Document text:

+ + + +

# How to attach to a wall



## Derakon (Jun 19, 2012)

I'd like to make some shelves that attach directly to studs in the wall, but I'd like to not have any screws or nails showing in the piece, if possible. That would seem to require some kind of "hanging" mechanism (where there's a hook mounted on the wall, and the piece hangs from the hook), but I don't know how to go about designing something along those lines, especially since I'd want the piece to be flush with the wall and, ideally, fairly immobile. Not because I expect the shelves to take a lot of load, just because it'd seem sloppy otherwise. Does anyone have any advice?

The only idea I've had so far would be to route out a slot in the edge of a board, then glue in a thin strip over most of the slot, which would create an area that could be hooked into. I still don't know how the hook itself would work though.


----------



## AandCstyle (Mar 21, 2012)

Google "french cleat", then ask any questions you still have. HTH


----------



## RRBOU (Feb 15, 2012)

I just completed some floating shelf's that were 24" long and 6" wide. I used sliding dove tails. This worked very well and they are very sturdy. I put the pins on the outer part of the shelf and then counter sunk the screw in the grove of the 1-1/2" inside portion of the shelf.


----------



## Derakon (Jun 19, 2012)

AandCstyle: thanks! Sometimes the problem is just not knowing the terminology…carpentry's had a long time to come up with different ways of naming things. 

RRBOU: that also sounds like it'd work well. I haven't done any dovetail work yet, though I do have the appropriate bit for my router.


----------



## woodworm (Jul 27, 2008)

+ + + +

Request A: Return each line of the entries that contains the string "left".
The entries that come next are unrelated to the shelf-hanging thread.

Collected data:
+ + + +

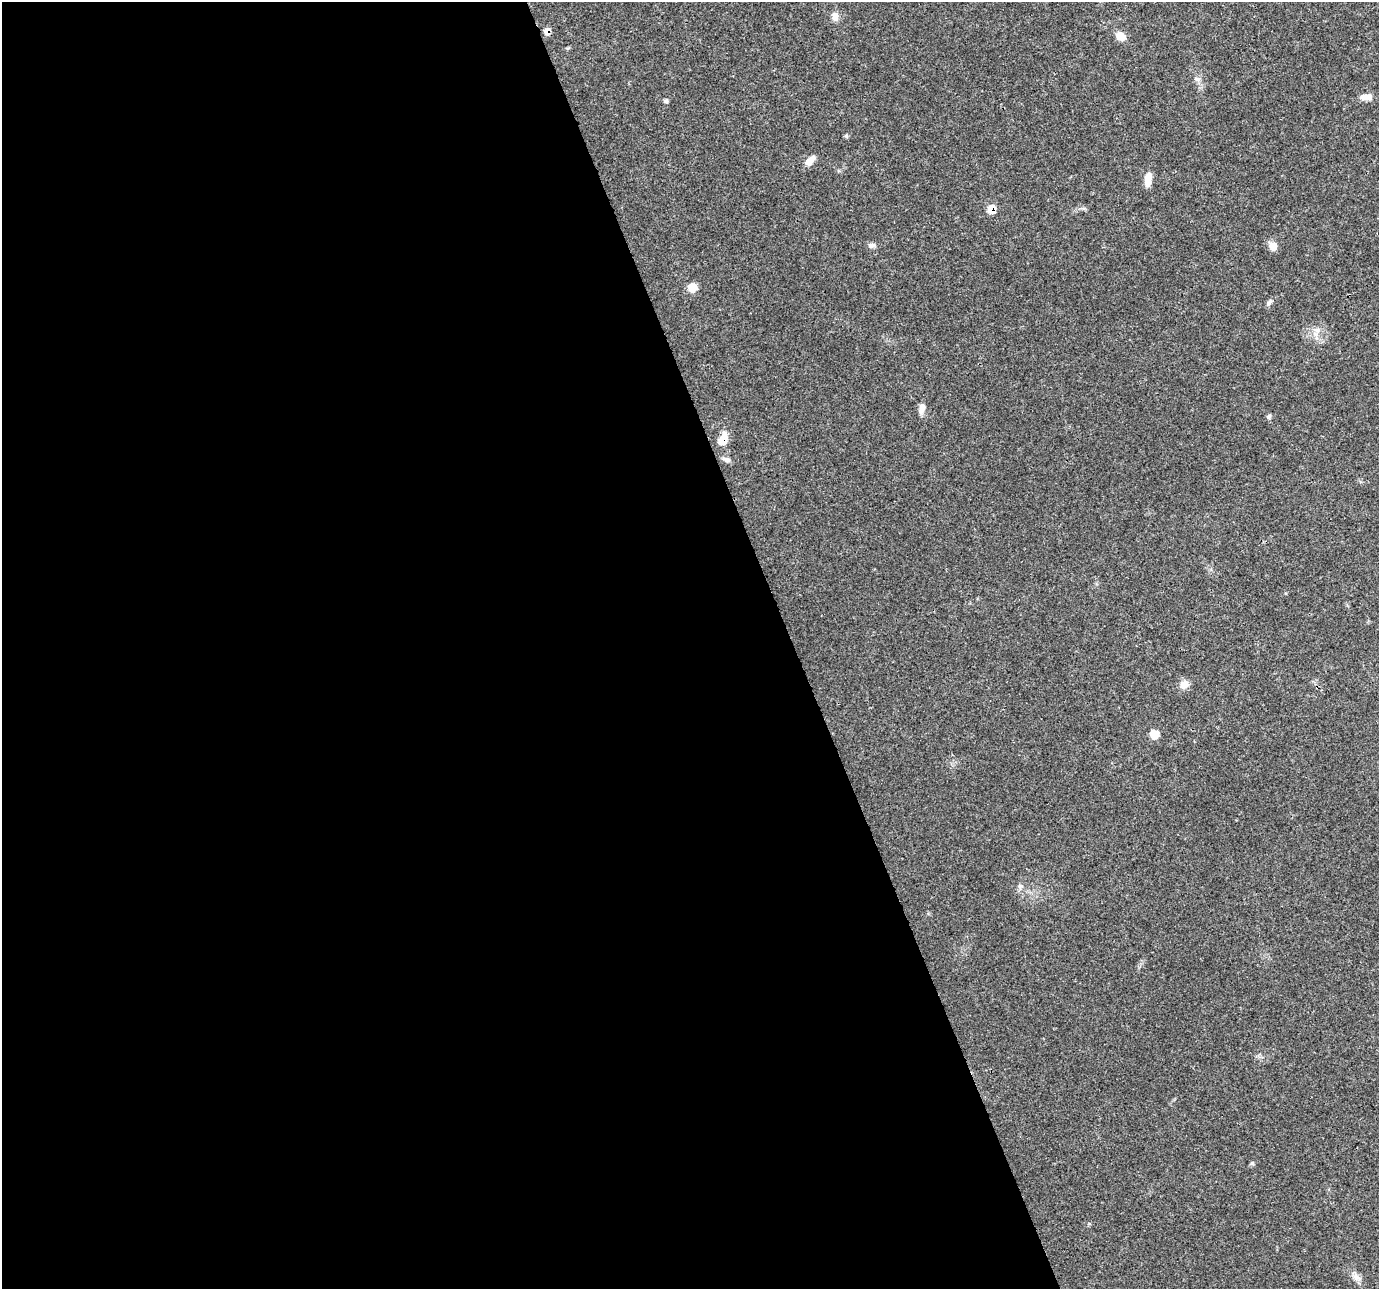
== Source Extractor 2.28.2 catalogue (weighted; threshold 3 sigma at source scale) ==
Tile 9 of 4 x 4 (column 1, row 3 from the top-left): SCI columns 1-1377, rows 1364-2650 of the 5511 x 5353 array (HDU 1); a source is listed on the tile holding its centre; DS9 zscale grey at full resolution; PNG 1381 x 1291 px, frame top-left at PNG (2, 2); no overlay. Shown black and unused: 57% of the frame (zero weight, under 3 of 4 exposures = <1% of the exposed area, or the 3 px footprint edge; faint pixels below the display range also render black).
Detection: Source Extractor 2.28.2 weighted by HDU 2 'WHT'; one run over the whole footprint, this tile lists its part. Background 0.0514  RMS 0.0037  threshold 0.0168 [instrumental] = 3 sigma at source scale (4.5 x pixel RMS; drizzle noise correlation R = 1.50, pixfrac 1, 0.0396/0.0396 arcsec/px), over >= 5 px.
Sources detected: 24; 1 inside a brighter object's white glare — not listed; the other 23 listed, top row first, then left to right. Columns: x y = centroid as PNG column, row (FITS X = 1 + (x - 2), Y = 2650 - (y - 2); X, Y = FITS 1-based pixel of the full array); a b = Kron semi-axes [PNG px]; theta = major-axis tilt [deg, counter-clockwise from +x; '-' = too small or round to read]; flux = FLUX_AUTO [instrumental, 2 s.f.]
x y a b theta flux
835 16 12 8 82 2.1
547 31 8 6 84 2.2
1120 36 12 9 -28 3.5
1198 79 9 6 26 1.1
1369 97 12 8 -9 2.1
666 101 6 5 - 0.68
846 136 6 4 18 0.51
810 161 14 7 44 3.1
1148 179 15 8 83 4
991 209 8 7 - 5.7
871 245 9 7 3 1.3
1273 246 11 9 -76 2.8
692 287 10 10 - 3.4
1269 303 11 5 53 1
1317 330 10 6 -9 1.9
922 408 13 8 78 2.1
1269 416 6 6 - 0.71
723 439 14 8 71 6.1
727 460 10 6 -11 1.2
1184 685 12 10 29 2.8
1154 734 7 6 - 7.9
1252 1163 6 5 - 0.63
1356 1277 12 8 -30 2.1
Overlapping masked pixels (flux is a lower limit): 3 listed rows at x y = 547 31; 991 209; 723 439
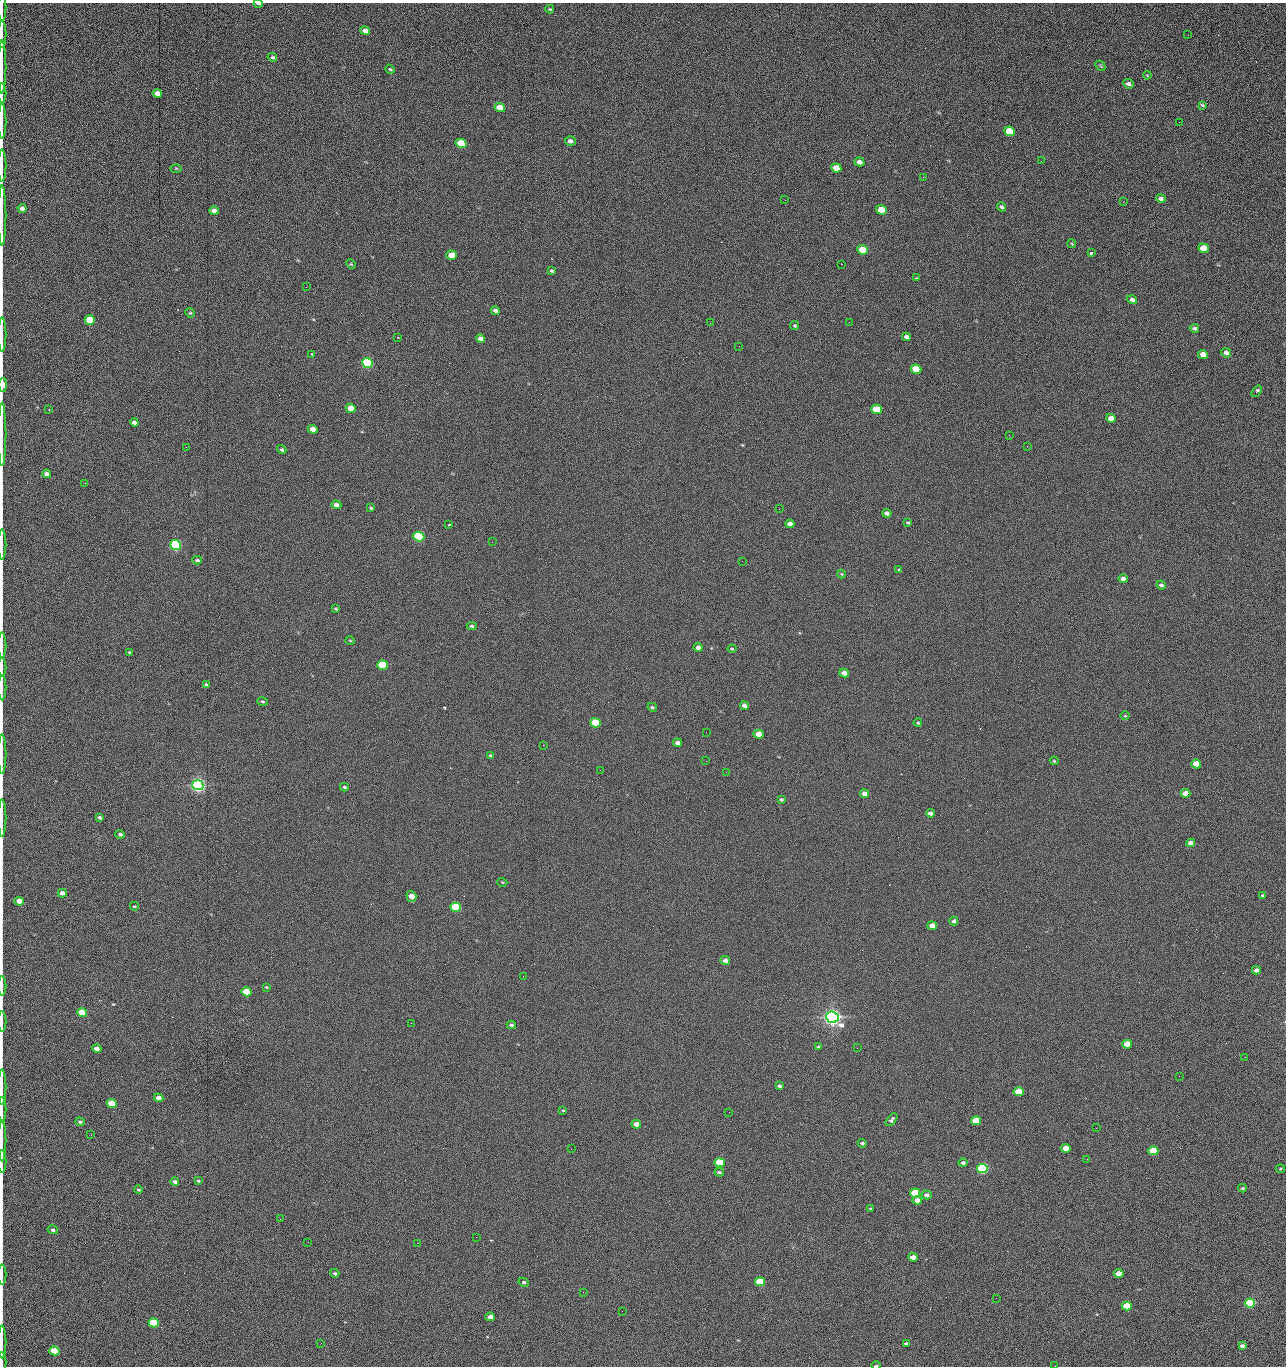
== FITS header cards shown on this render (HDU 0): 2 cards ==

+ + + +

Request B: Continue the shelf-hanging thread from the point where it stops.

Result A:
Tile 9 of 4 x 4 (column 1, row 3 from the top-left): SCI columns 1-1377, rows 1364-2650 of the 5511 x 5353 array (HDU 1); a source is listed on the tile holding its centre; DS9 zscale grey at full resolution; PNG 1381 x 1291 px, frame top-left at PNG (2, 2); no overlay. Shown black and unused: 57% of the frame (zero weight, under 3 of 4 exposures = <1% of the exposed area, or the 3 px footprint edge; faint pixels below the display range also render black).
Sources detected: 24; 1 inside a brighter object's white glare — not listed; the other 23 listed, top row first, then left to right. Columns: x y = centroid as PNG column, row (FITS X = 1 + (x - 2), Y = 2650 - (y - 2); X, Y = FITS 1-based pixel of the full array); a b = Kron semi-axes [PNG px]; theta = major-axis tilt [deg, counter-clockwise from +x; '-' = too small or round to read]; flux = FLUX_AUTO [instrumental, 2 s.f.]

Result B:
Derakon, The french cleat looks like this:


----------



## waho6o9 (May 6, 2011)

+1 for the French cleat.

Nice diagram Woodworm.


----------



## woodworm (Jul 27, 2008)

Waho609, I should not get the credit for the diagram - I copied it from the web coz I could not paste the link.


----------



## woody123 (May 7, 2009)

+2 for the French cleat. The screws that hold the cleat to the wall can be plugged with decorative wood plugs.
I have a couple of shelves and cabinets around my house hung this way. They are very strong.
Just my .02


----------



## GrandpaLen (Mar 6, 2012)

Welcome to LumberJocks , a world of advise, opinions, and experiences, all shared without judgement.

If it's not a heavy shelving unit nor a heavy load you can use a 'key hole' router bit and this will hide your hanging solutions.

I have used this method on several 3 and 4 shelf units for Knick Knacks and DVD/CD storage, wieghing up to 25 - 30 lbs.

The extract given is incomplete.